═════ DATA TO USE ═════

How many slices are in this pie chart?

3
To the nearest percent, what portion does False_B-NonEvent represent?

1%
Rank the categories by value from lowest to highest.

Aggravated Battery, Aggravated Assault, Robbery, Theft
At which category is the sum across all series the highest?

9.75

═════
═════ DATA TO USE ═════

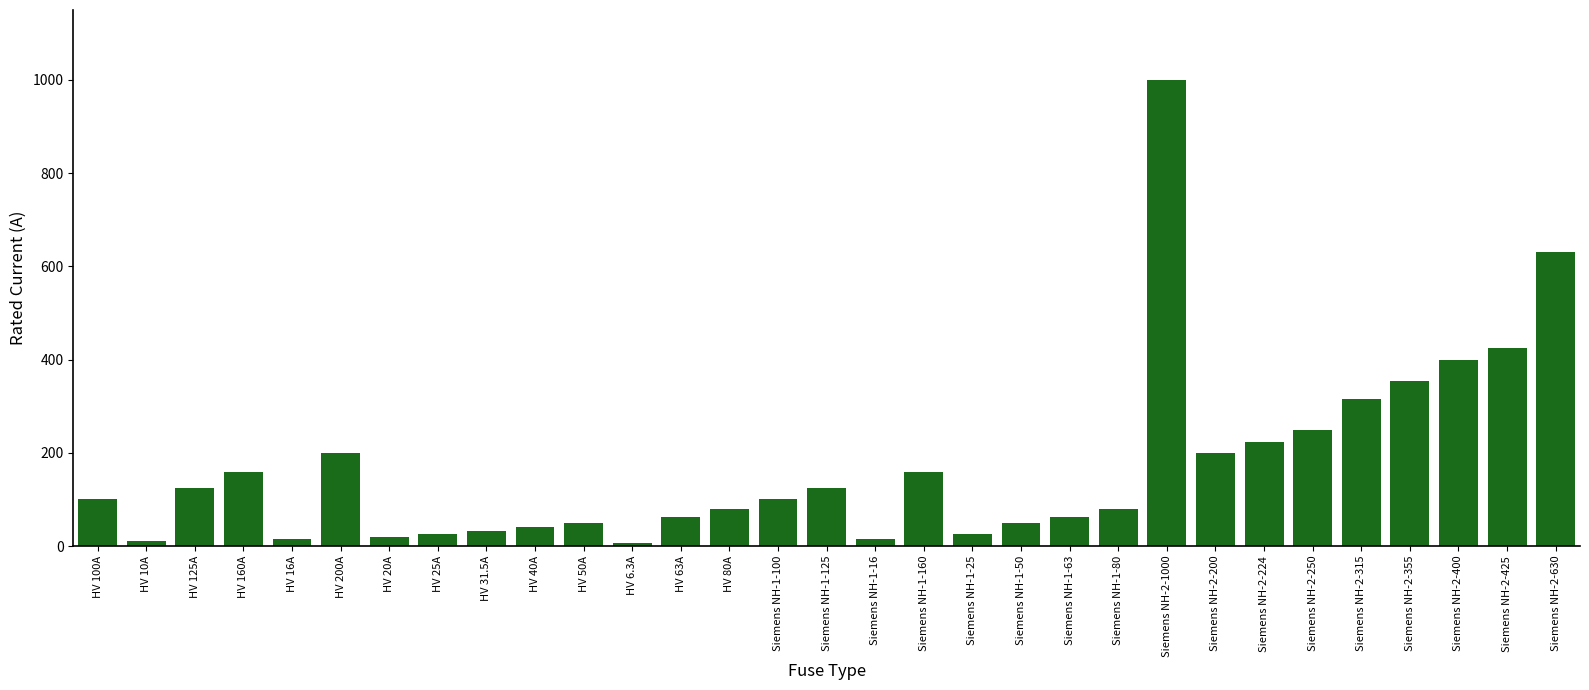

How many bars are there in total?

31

═════

### EXERCISE INSTRUCTIONS
Reprint the lines from the one with "How many slices are in this pie chart?" to the one with "At which category", swapping "slices" for "wedges" and leaving everything else as it is.

### TASK SOLUTION
How many wedges are in this pie chart?

3
To the nearest percent, what portion does False_B-NonEvent represent?

1%
Rank the categories by value from lowest to highest.

Aggravated Battery, Aggravated Assault, Robbery, Theft
At which category is the sum across all series the highest?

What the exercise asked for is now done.